ADVERTISING AND PUBLIC RELATIONS

Federal Trade Commission building, George F. Landegger Collection, Library of Congress.

Outline of advertising law section:


WHAT’S AT STAKE

When Purdue Phrama  company launched OxyContin in 1996, ads and sales representatives told doctors that it was safe for back aches, knee pain and other common conditions.  The claimed, falsely,  that it was less addictive than other prescription opioids. 

The result has been an epidemic of opioid abuse and death.  From 1999-2022, over 725,000 people died from overdosing on opioids.

The Food and Drug Administration is supposed to regulate  advertising for medicine with the rigor that would avoid needless deaths from these helpful but potentially lethal  products.  Yet, in one of the worst lapses of regulatory oversight in history, the FDA’s regulation of Purdue Pharma‘s OxyContin did not control  false and malicious advertising.     

FDA came under scathing criticism for allowing Purdue Pharma to flood the market with lethal pain pills and lie about their non-addictive qualities.  According to the American Medical Association’s Journal of Ethics:   “The fact that opioid manufacturers disseminated false claims regarding the risks and benefits of opioids for the past 25 years points to a dereliction of duty by the US Food and Drug Administration (FDA)—the federal agency charged with regulating pharmaceutical companies.”

See Section 7.6, FDA and Dopesick 


Introduction

The law of advertising and public relations involves the entire spectrum of communications law, from fully protected speech to highly regulated speech, depending on the content and venue.   The law has also undergone a full arc of historical change over the 20th century, from absolutely unregulated, to fully regulated and unprotected, to (most recently) partly regulated and partly protected.     

General issues 

At the beginning of the 20th century, advertising was almost entirely unregulated — so much so  that ads for quack cancer cures, cocaine tonics and opium-based syrups were perfectly legal.  “Muckraking” journalism campaigns against “patent medicines” led to the creation of laws regulating foods, drugs and advertising in the 1906 – 1914 Progressive era.     

Courts upheld full advertising regulation in the early to mid-20th century on the “hierarchy of speech’ theory, viewing political speech as fully protected by the First Amendment, commercial speech on a second tier, and indecency and obscenity as more or less unprotected (although not necessarily illegal).  

This hierarchy began changing with issue-oriented advertising in the 1960s, especially with the New York Times v Sullivan case in 1964.  Then, in the 1970s, courts heard cases involving generic drug advertising, abortion, legal services and energy conservation and often found that there were political dimensions  within the commercial proposition.
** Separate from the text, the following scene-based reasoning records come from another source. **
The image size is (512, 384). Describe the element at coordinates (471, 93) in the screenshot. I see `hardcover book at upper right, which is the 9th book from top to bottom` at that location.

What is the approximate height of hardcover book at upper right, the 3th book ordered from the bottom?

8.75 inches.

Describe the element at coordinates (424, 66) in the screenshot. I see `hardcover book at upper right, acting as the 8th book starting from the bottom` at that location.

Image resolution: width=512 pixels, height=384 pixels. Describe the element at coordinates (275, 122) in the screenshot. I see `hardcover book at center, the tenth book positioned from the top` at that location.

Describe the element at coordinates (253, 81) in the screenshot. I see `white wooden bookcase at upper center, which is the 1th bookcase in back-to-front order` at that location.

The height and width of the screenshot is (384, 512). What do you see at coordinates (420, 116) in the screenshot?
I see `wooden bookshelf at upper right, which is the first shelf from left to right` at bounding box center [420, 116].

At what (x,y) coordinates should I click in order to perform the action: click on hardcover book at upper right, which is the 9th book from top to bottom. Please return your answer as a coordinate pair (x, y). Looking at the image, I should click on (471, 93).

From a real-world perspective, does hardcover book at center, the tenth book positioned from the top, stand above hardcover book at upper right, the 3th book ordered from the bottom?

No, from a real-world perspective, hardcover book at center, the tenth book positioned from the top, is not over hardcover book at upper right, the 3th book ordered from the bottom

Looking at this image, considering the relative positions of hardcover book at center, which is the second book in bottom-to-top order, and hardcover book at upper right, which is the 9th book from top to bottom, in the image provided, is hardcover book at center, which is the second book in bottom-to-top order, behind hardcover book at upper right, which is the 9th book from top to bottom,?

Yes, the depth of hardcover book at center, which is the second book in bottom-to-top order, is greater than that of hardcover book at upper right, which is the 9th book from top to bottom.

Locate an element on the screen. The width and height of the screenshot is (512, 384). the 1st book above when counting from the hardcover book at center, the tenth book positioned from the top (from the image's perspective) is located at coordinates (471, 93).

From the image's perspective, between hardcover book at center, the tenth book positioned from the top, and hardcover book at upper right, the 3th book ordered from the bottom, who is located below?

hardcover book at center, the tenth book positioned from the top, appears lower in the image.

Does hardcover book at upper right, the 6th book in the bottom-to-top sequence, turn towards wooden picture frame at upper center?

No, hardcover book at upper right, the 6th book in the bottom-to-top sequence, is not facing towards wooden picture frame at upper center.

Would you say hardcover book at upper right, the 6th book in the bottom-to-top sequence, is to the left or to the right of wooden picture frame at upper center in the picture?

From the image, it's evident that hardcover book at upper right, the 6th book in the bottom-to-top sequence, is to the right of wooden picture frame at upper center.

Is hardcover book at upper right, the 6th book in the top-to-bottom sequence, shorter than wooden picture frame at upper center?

For example, the idea that seniors had the political right to learn about generic medicine (Virginia Board of Pharmacy v Virginia Consumers Council, 1976) had a political as well as commercial dimension.       

So gradually, between 1964 and the 1990s, the theory of a First Amendment hierarchy of protected speech began to erode.  Advertising in most cases was as well protected as political speech, since in many cases it did have a political dimension.   This was a trend towards deregulation. 

Special areas of regulation 

Deregulation might have been advisable in some general product areas, but in special advertising areas,  such as medicine, liquor, tobacco,  children’s advertising,  and ads for financial services,  the trend towards deregulation has been questioned and in some cases reversed.    

The Federal Trade Commission (FTC); the Food and Drug Administration (FDA); the Federal Communications Commission (FCC); and the Securities and Exchange Commission (SEC) have all found that high costs and sometimes loss of life have followed  deregulation in some areas of federal responsibility.